Loquitur

What’s the big deal with Black History Month?

Creative commons: Jack Delano

There has been a lot of controversy lately about why Black History Month exists. There are some people who stand behind the month and others who see the month as pointless. Regardless of how both parties feel, Black History Month is something that is definitely still needed.

Black History Month was originally called Negro History Week and was implemented by Carver G. Woodson  and Jessie E. Moreland in 1926. It wasn’t a month long celebration until 50 years later in 1976. According to History.com President Gerald Ford officially recognized the celebration and called upon the public to, seize the opportunity to honor the too-often neglected accomplishments of Black Americans in every area of endeavor throughout our history. The month of February was chosen in order to include the birthdays of Abraham Lincoln and Frederick Douglass. It is also something celebrated in other countries. Places like Canada and the United Kingdom have their own months for celebrating black history.

The purpose of having a Black History Month is like what President Ford said, to honor the often neglected accomplishments of Black Americans thought history. Many accomplishments, inventions and records achieved by African Americans are often forgotten, misrepresented or not acknowledged at all.

The dust pan, invented by Lloyd P. Ray. The lawn mower, invented by John Burr. First home security system, invented by Marie Van Brittan Brown. These are just few of many accomplishments completed by Black Americans throughout history. Information like this is not taught in schools and as a result of that are forgotten. I personally enjoy Black History Month because I learn so much about black history and all of their achievements that I would have never been taught.

In the beginning of February, current Vice President, Mike Pence tweeted,

“As #BlackHistoryMonth begins, we remember when Pres. Lincoln submitted the 13th Amendment, ending slavery, to the states #NationalFreedomDay.”

This tweet is one example on why we definitely still need to celebrate Black History Month. The aforementioned quote from President Ford once again states that Black History Month is to honor the accomplishments of Black Americans throughout history. Pence recognized the month by honoring the accomplishments of a white man. Yes, President Lincoln did submit the 13th amendment, which led to the abolishment of traditional slavery in the United States. But, Black History Month is about honoring the achievements of black individuals. Imagine how young black kids, who don’t know much about their black history, feel when they hear about VP Pence’s tweet. Some might be led to believe that Black History Month was only possible through the actions of a white man and that is not the case.

A month to celebrate black history is needed to bring awareness to the many contributions black people have made to a country that has not always returned the favor. It is used as a reminder that Black History Month can be celebrated by everyone but it is indeed about the achievements of black people throughout history.  Some might argue that having a month that celebrates only black history divides and separates the country when in reality, it does not. Racial equality does not mean identical treatment for all racial groups.

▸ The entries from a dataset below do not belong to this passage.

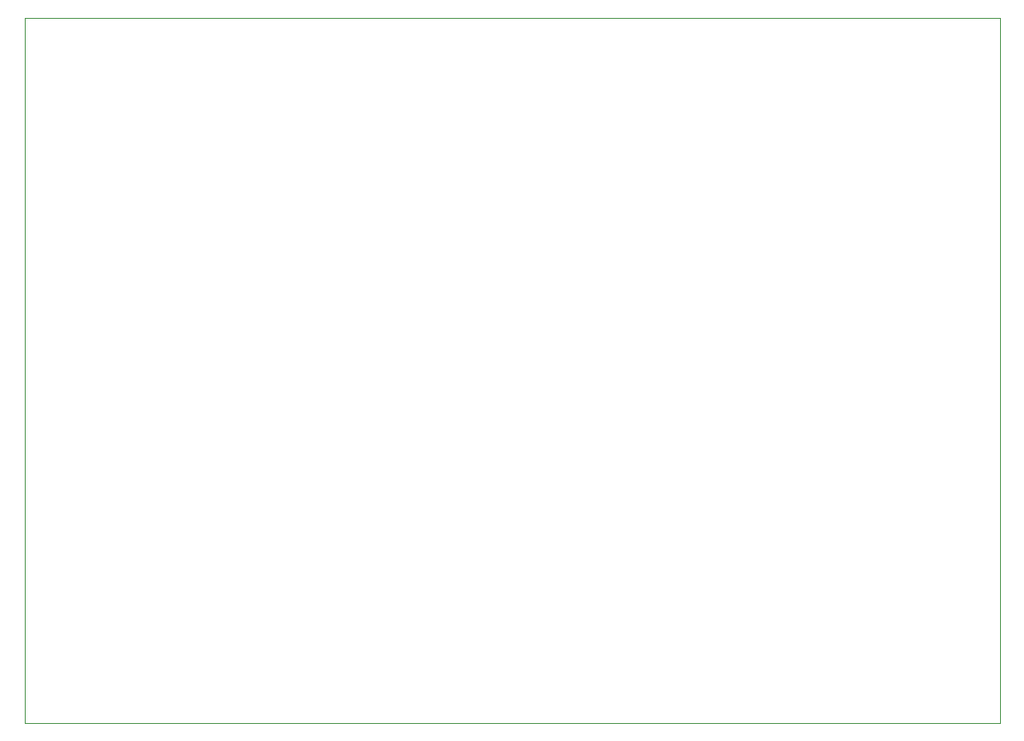
<source format=gbr>
G04*
G04 #@! TF.GenerationSoftware,Altium Limited,Altium Designer,24.8.2 (39)*
G04*
G04 Layer_Color=0*
%FSLAX25Y25*%
%MOIN*%
G70*
G04*
G04 #@! TF.SameCoordinates,F580BFCB-8435-4B95-B66A-8E6D2DB6F108*
G04*
G04*
G04 #@! TF.FilePolarity,Positive*
G04*
G01*
G75*
%ADD113C,0.00100*%
D113*
X95000Y215000D02*
X95000Y490200D01*
X475000D01*
X475000Y215000D01*
X95000D01*
M02*

</source>
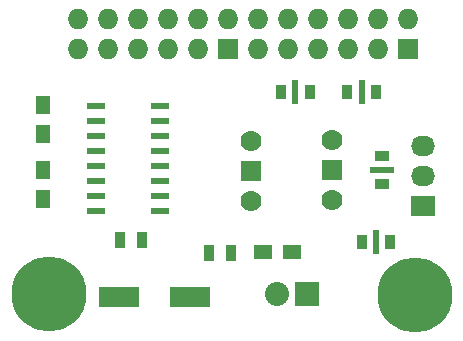
<source format=gts>
%FSLAX46Y46*%
G04 Gerber Fmt 4.6, Leading zero omitted, Abs format (unit mm)*
G04 Created by KiCad (PCBNEW (2014-10-27 BZR 5228)-product) date 02/04/2015 10:02:40*
%MOMM*%
G01*
G04 APERTURE LIST*
%ADD10C,0.100000*%
%ADD11R,3.500120X1.800860*%
%ADD12R,0.889000X1.397000*%
%ADD13R,1.250000X1.500000*%
%ADD14R,1.500000X1.250000*%
%ADD15R,1.249680X0.899160*%
%ADD16R,1.998980X0.500380*%
%ADD17R,0.899160X1.249680*%
%ADD18R,0.500380X1.998980*%
%ADD19R,2.032000X2.032000*%
%ADD20O,2.032000X2.032000*%
%ADD21R,2.032000X1.727200*%
%ADD22O,2.032000X1.727200*%
%ADD23R,1.500000X0.600000*%
%ADD24R,1.727200X1.727200*%
%ADD25O,1.727200X1.727200*%
%ADD26C,1.778000*%
%ADD27R,1.778000X1.778000*%
%ADD28C,6.350000*%
G04 APERTURE END LIST*
D10*
D11*
X134500260Y-125800000D03*
X140499740Y-125800000D03*
D12*
X142047500Y-122100000D03*
X143952500Y-122100000D03*
X136452500Y-121000000D03*
X134547500Y-121000000D03*
D13*
X128000000Y-115050000D03*
X128000000Y-117550000D03*
X128000000Y-112050000D03*
X128000000Y-109550000D03*
D14*
X146650000Y-122000000D03*
X149150000Y-122000000D03*
D15*
X156700000Y-116298880D03*
X156700000Y-113901120D03*
D16*
X156700000Y-115100000D03*
D17*
X148201120Y-108500000D03*
X150598880Y-108500000D03*
D18*
X149400000Y-108500000D03*
D17*
X155001120Y-121200000D03*
X157398880Y-121200000D03*
D18*
X156200000Y-121200000D03*
D17*
X153801120Y-108500000D03*
X156198880Y-108500000D03*
D18*
X155000000Y-108500000D03*
D19*
X150400000Y-125600000D03*
D20*
X147860000Y-125600000D03*
D21*
X160200000Y-118100000D03*
D22*
X160200000Y-115560000D03*
X160200000Y-113020000D03*
D23*
X132500000Y-109655000D03*
X132500000Y-110925000D03*
X132500000Y-112195000D03*
X132500000Y-113465000D03*
X132500000Y-114735000D03*
X132500000Y-116005000D03*
X132500000Y-117275000D03*
X132500000Y-118545000D03*
X137900000Y-118545000D03*
X137900000Y-117275000D03*
X137900000Y-116005000D03*
X137900000Y-114735000D03*
X137900000Y-113465000D03*
X137900000Y-112195000D03*
X137900000Y-110925000D03*
X137900000Y-109655000D03*
D24*
X143700000Y-104800000D03*
D25*
X143700000Y-102260000D03*
X141160000Y-104800000D03*
X141160000Y-102260000D03*
X138620000Y-104800000D03*
X138620000Y-102260000D03*
X136080000Y-104800000D03*
X136080000Y-102260000D03*
X133540000Y-104800000D03*
X133540000Y-102260000D03*
X131000000Y-104800000D03*
X131000000Y-102260000D03*
D24*
X158900000Y-104800000D03*
D25*
X158900000Y-102260000D03*
X156360000Y-104800000D03*
X156360000Y-102260000D03*
X153820000Y-104800000D03*
X153820000Y-102260000D03*
X151280000Y-104800000D03*
X151280000Y-102260000D03*
X148740000Y-104800000D03*
X148740000Y-102260000D03*
X146200000Y-104800000D03*
X146200000Y-102260000D03*
D26*
X152500000Y-117640000D03*
D27*
X152500000Y-115100000D03*
D26*
X152500000Y-112560000D03*
X145600000Y-117740000D03*
D27*
X145600000Y-115200000D03*
D26*
X145600000Y-112660000D03*
D28*
X159500000Y-125700000D03*
X128500000Y-125600000D03*
M02*

</source>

Once the calendar flips to February there are some people who ask why there isn’t a White History Month? A simple answer is that white history is acknowledged and celebrated everyday. I was taught white history many times throughout all of my schooling. Just because Black History Month exists does not mean that white people have not made tons of meaningful contributions to US history. The purpose is not meant to take anything away from white people and white history. The purpose is to once again honor the often neglected accomplishments of Black History.

Asian Heritage Month, Hispanic Heritage Month and Black History Month are celebrated because the many contributions from them are not widely appreciated or recognized. Also these races are the minority in America. There would be virtually no need for a White History Month because white people make up the majority of America and have been the majority for years. Would you reward a student that always gets recognition or reward a student that never get recognized?

Black History Month is needed, especially in today’s society. With so many black children growing up in a world where they won’t be treated fairly, celebrating the prominent black leaders, inventors and abolitionists of their history would give them hope and a sense of accomplishment that is greatly needed.